··· Text segment

Below are the list of singers who made their singing debuts for Shankar-Ehsaan-Loy.*

| Year | Name | Movie | Notes |
|---|---|---|---|
| 1997 | Mahalakshmi Iyer | Dus | First title song for Ek Se Badh Kar Ek, also composed by Shankar-Ehsaan-Loy Favorite singer of Ehsaan Noorani |
| 1997 | Dominique Cerejo | Dus | Wife of Clinton Cerejo |
| 1997 | Madhushree | Dus | Bengali singer, sang several songs for A. R. Rahman |
| 1999 | Chetan Shashital | Shool |  |
| 2001 | Caralisa Monteiro | Dil Chahta Hai | Chorus for the songs "Jaane Kyon" and "Rockin' Goa" |
| 2002 | Arnab Chakrabarty | Yeh Kya Ho Raha Hai? |  |
| 2005 | Nihira Joshi | Bunty Aur Babli | SA RE GA MA PA CHALLENGE 2005 Finalist |
| 2006 | Shafqat Amanat Ali | Kabhi Alvida Naa Kehna | Pakistani singer, son of Ustad Amanat Ali Khan. |
| 2007 | Anusha Mani | Johnny Gaddaar |  |
| 2007 | Arijit Singh | High School Musical 2: Hindi Version |  |
| 2007 | Hard Kaur | Johnny Gaddaar | Indian rapper, also an actor. |
| 2007 | Gulraj Singh | Johnny Gaddaar |  |
| 2007 | Rehan Khan | Heyy Babyy |  |
| 2008 | Amit Paul | Luck By Chance | Runner up, Indian Idol 3 |
| 2009 | Abhijit Ghoshal | London Dreams | Only singer in the history of Saregamapa to win the title it 11 consecutive times |
| 2010 | Alyssa Mendonsa | Karthik Calling Karthik | Daughter of Loy Mendonsa |
| 2010 | Tarun Sagar | Housefull | Saregamapa Challenge 2005 contestant |
| 2011 | Maria del Mar Fernández | Zindagi Na Milegi Dobara | Flamenco artist, made film debut with the song "Señorita" |

- List includes professional singers only. Actors like Farhan Akhtar, Abhay deol not included.

······
··· Records

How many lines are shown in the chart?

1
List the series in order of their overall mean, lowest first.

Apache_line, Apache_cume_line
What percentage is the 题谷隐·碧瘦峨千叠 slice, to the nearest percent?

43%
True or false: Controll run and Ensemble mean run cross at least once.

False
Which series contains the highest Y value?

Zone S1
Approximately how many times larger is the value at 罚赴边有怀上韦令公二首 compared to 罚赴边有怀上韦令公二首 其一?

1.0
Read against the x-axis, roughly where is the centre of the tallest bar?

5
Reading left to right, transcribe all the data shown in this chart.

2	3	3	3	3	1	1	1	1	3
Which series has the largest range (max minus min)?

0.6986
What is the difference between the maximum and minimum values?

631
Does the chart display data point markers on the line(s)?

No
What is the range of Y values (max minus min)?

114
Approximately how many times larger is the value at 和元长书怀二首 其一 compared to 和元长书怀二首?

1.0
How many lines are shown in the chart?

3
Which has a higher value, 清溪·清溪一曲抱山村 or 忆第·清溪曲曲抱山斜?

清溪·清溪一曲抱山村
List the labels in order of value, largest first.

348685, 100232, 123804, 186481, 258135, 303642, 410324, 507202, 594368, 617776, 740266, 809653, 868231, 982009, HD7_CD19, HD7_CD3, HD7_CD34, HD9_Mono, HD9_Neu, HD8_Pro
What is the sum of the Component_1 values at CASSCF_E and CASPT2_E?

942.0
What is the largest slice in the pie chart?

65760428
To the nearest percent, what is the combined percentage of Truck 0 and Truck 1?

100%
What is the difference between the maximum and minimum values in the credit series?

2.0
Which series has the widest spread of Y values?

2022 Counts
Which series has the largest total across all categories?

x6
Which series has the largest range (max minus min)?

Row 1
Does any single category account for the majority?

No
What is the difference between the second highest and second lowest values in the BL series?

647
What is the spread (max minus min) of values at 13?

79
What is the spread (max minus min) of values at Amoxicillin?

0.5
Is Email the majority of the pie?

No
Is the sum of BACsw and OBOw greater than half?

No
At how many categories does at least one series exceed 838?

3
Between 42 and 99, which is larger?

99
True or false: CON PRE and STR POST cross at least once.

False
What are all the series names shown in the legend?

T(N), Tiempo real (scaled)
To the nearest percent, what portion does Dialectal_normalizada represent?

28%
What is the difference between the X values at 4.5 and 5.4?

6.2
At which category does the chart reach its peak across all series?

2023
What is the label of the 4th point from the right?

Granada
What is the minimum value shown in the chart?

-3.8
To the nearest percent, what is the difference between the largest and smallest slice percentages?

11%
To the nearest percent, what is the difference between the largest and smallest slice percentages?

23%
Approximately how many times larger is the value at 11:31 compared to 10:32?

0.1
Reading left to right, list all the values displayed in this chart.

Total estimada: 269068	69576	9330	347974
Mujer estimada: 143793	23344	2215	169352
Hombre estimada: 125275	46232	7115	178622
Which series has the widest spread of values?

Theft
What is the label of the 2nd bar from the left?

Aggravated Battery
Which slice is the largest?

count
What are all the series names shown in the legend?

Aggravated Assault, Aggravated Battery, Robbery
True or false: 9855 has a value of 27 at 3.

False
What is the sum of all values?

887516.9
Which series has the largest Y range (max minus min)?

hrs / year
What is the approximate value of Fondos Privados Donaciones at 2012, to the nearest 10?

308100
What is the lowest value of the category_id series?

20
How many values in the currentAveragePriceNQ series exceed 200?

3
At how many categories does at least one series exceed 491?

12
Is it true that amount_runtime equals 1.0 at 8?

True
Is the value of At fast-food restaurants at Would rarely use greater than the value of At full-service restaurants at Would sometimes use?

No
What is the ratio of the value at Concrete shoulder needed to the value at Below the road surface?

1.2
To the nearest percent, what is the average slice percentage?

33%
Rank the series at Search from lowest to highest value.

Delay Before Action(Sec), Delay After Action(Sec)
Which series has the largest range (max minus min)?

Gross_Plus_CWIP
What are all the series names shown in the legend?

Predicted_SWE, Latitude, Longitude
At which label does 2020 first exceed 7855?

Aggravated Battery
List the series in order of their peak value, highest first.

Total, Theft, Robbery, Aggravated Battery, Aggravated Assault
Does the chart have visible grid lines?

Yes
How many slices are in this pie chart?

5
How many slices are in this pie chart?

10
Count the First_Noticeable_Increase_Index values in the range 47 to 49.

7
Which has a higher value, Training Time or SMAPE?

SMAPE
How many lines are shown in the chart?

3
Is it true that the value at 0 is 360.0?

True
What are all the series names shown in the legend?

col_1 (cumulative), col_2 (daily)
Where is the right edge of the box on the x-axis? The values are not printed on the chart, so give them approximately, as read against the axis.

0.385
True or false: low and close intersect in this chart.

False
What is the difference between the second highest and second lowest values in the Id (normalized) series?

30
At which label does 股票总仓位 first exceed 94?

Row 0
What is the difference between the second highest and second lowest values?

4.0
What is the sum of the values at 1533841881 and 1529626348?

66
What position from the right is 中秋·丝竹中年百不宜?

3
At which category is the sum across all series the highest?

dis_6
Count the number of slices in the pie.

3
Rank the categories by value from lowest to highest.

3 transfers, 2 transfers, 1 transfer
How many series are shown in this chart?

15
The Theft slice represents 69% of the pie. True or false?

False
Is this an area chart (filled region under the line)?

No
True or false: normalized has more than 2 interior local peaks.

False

······

▶ **Goal of the exercise**: Copy out the full list of singers who debuted with Shankar-Ehsaan-Loy, word for word, including the table and the closing note.

▶ **Exercise result**:
Below are the list of singers who made their singing debuts for Shankar-Ehsaan-Loy.*

| Year | Name | Movie | Notes |
|---|---|---|---|
| 1997 | Mahalakshmi Iyer | Dus | First title song for Ek Se Badh Kar Ek, also composed by Shankar-Ehsaan-Loy Favorite singer of Ehsaan Noorani |
| 1997 | Dominique Cerejo | Dus | Wife of Clinton Cerejo |
| 1997 | Madhushree | Dus | Bengali singer, sang several songs for A. R. Rahman |
| 1999 | Chetan Shashital | Shool |  |
| 2001 | Caralisa Monteiro | Dil Chahta Hai | Chorus for the songs "Jaane Kyon" and "Rockin' Goa" |
| 2002 | Arnab Chakrabarty | Yeh Kya Ho Raha Hai? |  |
| 2005 | Nihira Joshi | Bunty Aur Babli | SA RE GA MA PA CHALLENGE 2005 Finalist |
| 2006 | Shafqat Amanat Ali | Kabhi Alvida Naa Kehna | Pakistani singer, son of Ustad Amanat Ali Khan. |
| 2007 | Anusha Mani | Johnny Gaddaar |  |
| 2007 | Arijit Singh | High School Musical 2: Hindi Version |  |
| 2007 | Hard Kaur | Johnny Gaddaar | Indian rapper, also an actor. |
| 2007 | Gulraj Singh | Johnny Gaddaar |  |
| 2007 | Rehan Khan | Heyy Babyy |  |
| 2008 | Amit Paul | Luck By Chance | Runner up, Indian Idol 3 |
| 2009 | Abhijit Ghoshal | London Dreams | Only singer in the history of Saregamapa to win the title it 11 consecutive times |
| 2010 | Alyssa Mendonsa | Karthik Calling Karthik | Daughter of Loy Mendonsa |
| 2010 | Tarun Sagar | Housefull | Saregamapa Challenge 2005 contestant |
| 2011 | Maria del Mar Fernández | Zindagi Na Milegi Dobara | Flamenco artist, made film debut with the song "Señorita" |

- List includes professional singers only. Actors like Farhan Akhtar, Abhay deol not included.